To avoid the heat of the summer day these toads are nocturnal. To avoid the cool dry winters these toads bury themselves under ground. The spring rains “wake” the toad. The toad survives on fat in its body.
They inhabit grasslands, arid desert lowlands, mountain canyons, and pinyon-oak-juniper mountain forests. They can be found in washes, river bottoms, reservoirs, canals, irrigation ditches, streams, and temporary rain pools.
They are found from southeastern California, northern Mexico, and through southern Arizona to western New Mexico.
These toads are considered to be a species of least concern. The total adult population size for this species is unknown but surely is many thousands. It is common throughout its range.
These toads are carnivorous eating small rodents, reptiles, insects, and even other toads.
Snakes as well as other amphibians prey upon these toads, but they are well protected against predation by mammals. The skin of the toad produces a toxin that reacts with mucous inside a mammals’ mouth. If a dog or other mammal bites onto a toad, it will suffer severe discomfort with the possibility of paralysis and death.

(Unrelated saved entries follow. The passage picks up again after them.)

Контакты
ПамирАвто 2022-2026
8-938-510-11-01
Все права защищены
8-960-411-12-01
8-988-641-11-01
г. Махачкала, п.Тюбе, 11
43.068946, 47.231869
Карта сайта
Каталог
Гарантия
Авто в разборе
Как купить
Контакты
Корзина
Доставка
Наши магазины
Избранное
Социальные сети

Sonoran Desert toads spend time in the water during the summer, but during the winter months either dig a burrow for themselves or take over an abandoned rodent burrow.
It is estimated that they live 10-20 years in the wild.
These toads can be up to 7 1/2 inches (19 cm) long.
This species is also known as the Colorado River toad.
The female toad will lay an average of 7,500 - 8,000 eggs in still or slow-moving water, in long, single, jelly-coated strings.